Property fraud is not new, but it is becoming increasingly sophisticated and affected parties may be surprised to learn that their professional advisers may not be liable for the losses suffered.

Rebecca Francis

In the latter part of last year, the court in P&P Property v Owen White & Catlin grappled with the thorny issue of identity theft in property transactions. Here, a fraudster impersonated the owner of a property and sold it to an innocent purchaser. The court held that the innocent purchaser was not able to claim against the purported seller’s solicitors once the fraud was discovered.

Since the start of the year there have been further property fraud cases in which an innocent party has questioned the conduct of professional advisers on both sides of the transaction, in particular Patel v Freddy’s and a claim against a City law firm by its client, Dreamvar.

In Patel v Freddy’s, the genuine owner of the property was not able to seek rectification of the title register where the property had been fraudulently transferred because the transferee had not contributed towards the mistake. It was held that the buyer’s solicitor was not required to check the identity of the purported seller nor was it required to check that the seller’s solicitor had done so.


Thorough identity checks are key in complex cases

In contrast, proceedings against a City law firm found the firm liable for breach of trust when it released its client’s completion funds to solicitors acting for an imposter who was posing as the true owner of a property. However, the firm was not found to be negligent, so it will be interesting to see whether the decision withstands appeal, given the wider implications on conveyancers and professional indemnity insurance.

Mitigate risks

To mitigate the risks of fraud it’s important to heed the warning signs and scrutinise the seller’s justification for an immediate exchange. Face-to-face meetings should be encouraged and enquiries should be made as to where funds are being sent. You should read and consider the red flags in title reports carefully.

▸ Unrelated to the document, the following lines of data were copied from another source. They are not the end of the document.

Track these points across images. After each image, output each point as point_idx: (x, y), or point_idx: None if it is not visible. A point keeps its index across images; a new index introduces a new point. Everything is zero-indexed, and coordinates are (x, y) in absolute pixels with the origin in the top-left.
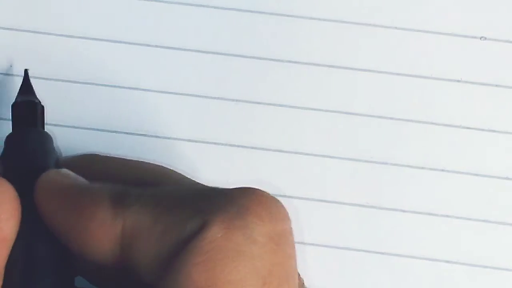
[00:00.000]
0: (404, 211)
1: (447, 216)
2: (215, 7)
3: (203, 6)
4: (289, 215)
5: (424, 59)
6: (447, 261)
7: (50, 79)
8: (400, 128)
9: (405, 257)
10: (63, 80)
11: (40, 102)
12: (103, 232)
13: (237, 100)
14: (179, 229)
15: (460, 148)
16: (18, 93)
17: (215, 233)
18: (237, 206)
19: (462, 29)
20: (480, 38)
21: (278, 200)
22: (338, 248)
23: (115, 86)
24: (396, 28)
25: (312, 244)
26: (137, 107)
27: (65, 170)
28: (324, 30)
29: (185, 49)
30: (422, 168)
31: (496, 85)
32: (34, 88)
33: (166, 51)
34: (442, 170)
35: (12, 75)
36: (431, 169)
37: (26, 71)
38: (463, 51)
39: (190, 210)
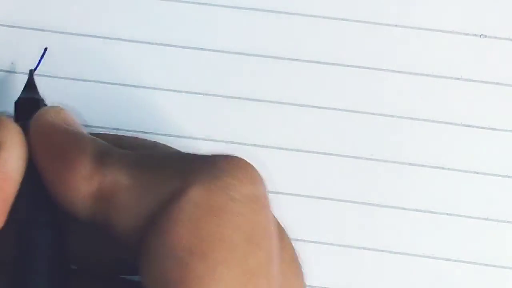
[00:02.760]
0: (404, 209)
1: (448, 214)
2: (217, 5)
3: (205, 4)
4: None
5: (424, 57)
6: (448, 259)
7: (53, 77)
8: (400, 125)
9: (406, 255)
10: (65, 78)
11: (43, 99)
12: (79, 185)
13: (238, 98)
14: (159, 190)
15: (460, 146)
16: (22, 91)
17: (197, 193)
18: (218, 169)
19: (462, 27)
20: (480, 36)
21: (257, 169)
22: (338, 245)
23: (118, 84)
24: (396, 26)
25: (312, 242)
26: (139, 105)
27: (63, 111)
28: (325, 28)
29: (186, 47)
30: (422, 166)
31: (496, 83)
32: (37, 86)
33: (166, 49)
34: (442, 168)
35: (14, 72)
36: (431, 166)
37: (31, 71)
38: (463, 49)
39: (170, 172)
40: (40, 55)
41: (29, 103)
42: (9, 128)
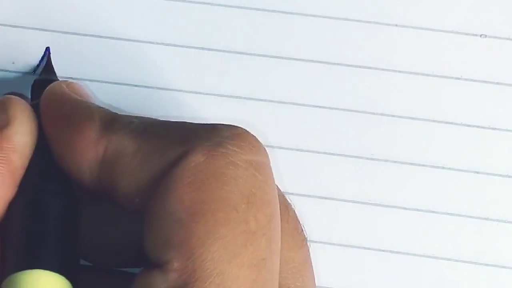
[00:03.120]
0: (405, 208)
1: (448, 213)
2: (217, 5)
3: (205, 4)
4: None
5: (425, 57)
6: (448, 259)
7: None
8: (401, 125)
9: (406, 255)
10: (65, 78)
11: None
12: (85, 150)
13: (238, 98)
14: (161, 155)
15: (461, 145)
16: (40, 74)
17: (198, 158)
18: (219, 136)
19: (463, 27)
20: (481, 36)
21: (259, 140)
22: (338, 245)
23: (118, 84)
24: (396, 25)
25: (313, 242)
26: (140, 105)
27: (74, 84)
28: (326, 28)
29: (186, 47)
30: (423, 165)
31: (497, 83)
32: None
33: (167, 49)
34: (443, 168)
35: (15, 72)
36: (432, 166)
37: (47, 48)
38: (463, 49)
39: (173, 138)
40: (42, 54)
41: (46, 84)
42: (18, 105)
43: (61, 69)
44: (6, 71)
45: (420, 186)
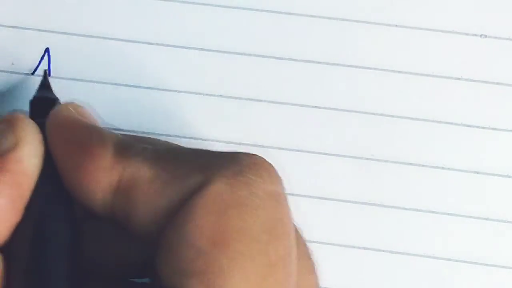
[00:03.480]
0: (405, 208)
1: (448, 214)
2: (217, 5)
3: (205, 4)
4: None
5: (425, 57)
6: (449, 259)
7: (53, 77)
8: (400, 125)
9: (406, 255)
10: (65, 78)
11: (58, 98)
12: (98, 177)
13: (238, 98)
14: (180, 183)
15: (460, 146)
16: (36, 90)
17: (220, 187)
18: (239, 165)
19: (463, 27)
20: (481, 36)
21: (276, 169)
22: (338, 245)
23: (118, 85)
24: (396, 26)
25: (313, 242)
26: (141, 105)
27: (81, 107)
28: (325, 28)
29: (186, 48)
30: (423, 165)
31: (497, 83)
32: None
33: (167, 49)
34: (443, 168)
35: (14, 73)
36: (431, 166)
37: (45, 71)
38: (463, 49)
39: (192, 166)
40: (41, 55)
41: (44, 102)
42: (27, 125)
43: (60, 70)
44: (5, 71)
45: (420, 186)
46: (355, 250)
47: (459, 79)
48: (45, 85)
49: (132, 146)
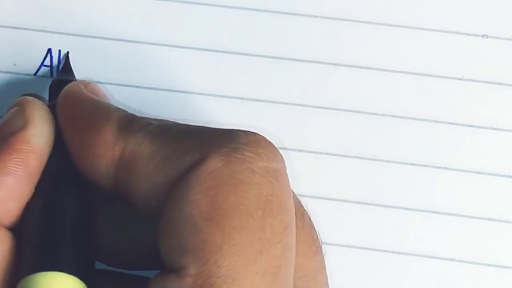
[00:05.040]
0: (407, 209)
1: (450, 214)
2: (220, 6)
3: (205, 5)
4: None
5: (426, 57)
6: (450, 259)
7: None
8: (403, 126)
9: (409, 255)
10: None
11: (76, 80)
12: (102, 151)
13: (237, 98)
14: (179, 159)
15: (463, 146)
16: (58, 73)
17: (215, 163)
18: (237, 142)
19: (464, 27)
20: (482, 36)
21: (276, 147)
22: (341, 246)
23: (119, 85)
24: (398, 26)
25: None
26: (141, 105)
27: (92, 84)
28: (327, 28)
29: (186, 48)
30: (425, 166)
31: (499, 83)
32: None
33: (168, 50)
34: (445, 168)
35: (16, 73)
36: (434, 167)
37: (67, 54)
38: (465, 49)
39: (190, 143)
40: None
41: (63, 85)
42: (36, 106)
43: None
44: (7, 72)
45: (422, 187)
46: (357, 250)
47: (460, 79)
48: (66, 68)
49: (136, 121)
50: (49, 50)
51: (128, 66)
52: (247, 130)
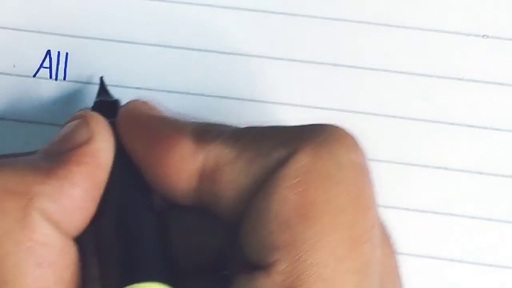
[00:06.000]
0: (407, 209)
1: (451, 214)
2: (220, 6)
3: (205, 5)
4: None
5: (426, 58)
6: (451, 260)
7: (53, 79)
8: (403, 126)
9: (409, 256)
10: (67, 81)
11: (118, 100)
12: (182, 166)
13: (240, 99)
14: (264, 159)
15: (463, 146)
16: (96, 96)
17: (305, 158)
18: (323, 136)
19: (464, 27)
20: (482, 36)
21: (357, 139)
22: None
23: (119, 86)
24: (398, 26)
25: None
26: None
27: (148, 101)
28: (328, 29)
29: (186, 48)
30: (425, 166)
31: (499, 83)
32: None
33: (170, 50)
34: (445, 169)
35: (15, 75)
36: (434, 167)
37: (101, 78)
38: (465, 50)
39: (275, 141)
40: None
41: (105, 105)
42: (100, 121)
43: (61, 71)
44: (7, 74)
45: (422, 187)
46: None
47: (461, 79)
48: (103, 90)
49: (210, 130)
50: (48, 52)
51: (128, 67)
52: (330, 123)
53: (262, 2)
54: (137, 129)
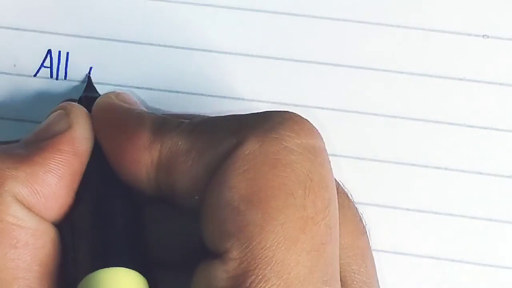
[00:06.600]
0: (408, 209)
1: (451, 214)
2: (219, 6)
3: (205, 5)
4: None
5: (427, 58)
6: (451, 260)
7: (53, 78)
8: (403, 126)
9: (409, 256)
10: (67, 80)
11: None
12: (140, 156)
13: (241, 99)
14: (214, 149)
15: (463, 146)
16: (83, 91)
17: (252, 145)
18: (271, 122)
19: (465, 28)
20: (483, 37)
21: (311, 123)
22: None
23: (119, 86)
24: (398, 26)
25: None
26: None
27: (122, 94)
28: (325, 28)
29: (186, 49)
30: (426, 166)
31: (500, 84)
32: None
33: (170, 50)
34: (446, 169)
35: (16, 75)
36: (435, 167)
37: (89, 76)
38: (466, 50)
39: (225, 131)
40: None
41: (90, 100)
42: (79, 112)
43: (61, 71)
44: (7, 73)
45: (422, 187)
46: None
47: (461, 79)
48: (89, 86)
49: (167, 122)
50: (49, 51)
51: (128, 67)
52: (279, 110)
53: (262, 2)
54: (104, 120)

Sign up for the Land Registry Property Alert Service and an email will be sent to the elected email address any time an application is made against the title. This is particularly useful for unmortgaged properties, which tend to be at higher risk of fraud.

When faced with a corporate seller, check the People with Significant Control (PSC) register at Companies House. This could help shed light on the identities of the individuals who should be dealing with the transaction. However, it is also worth noting that the availability of this information could actually enable fraudsters.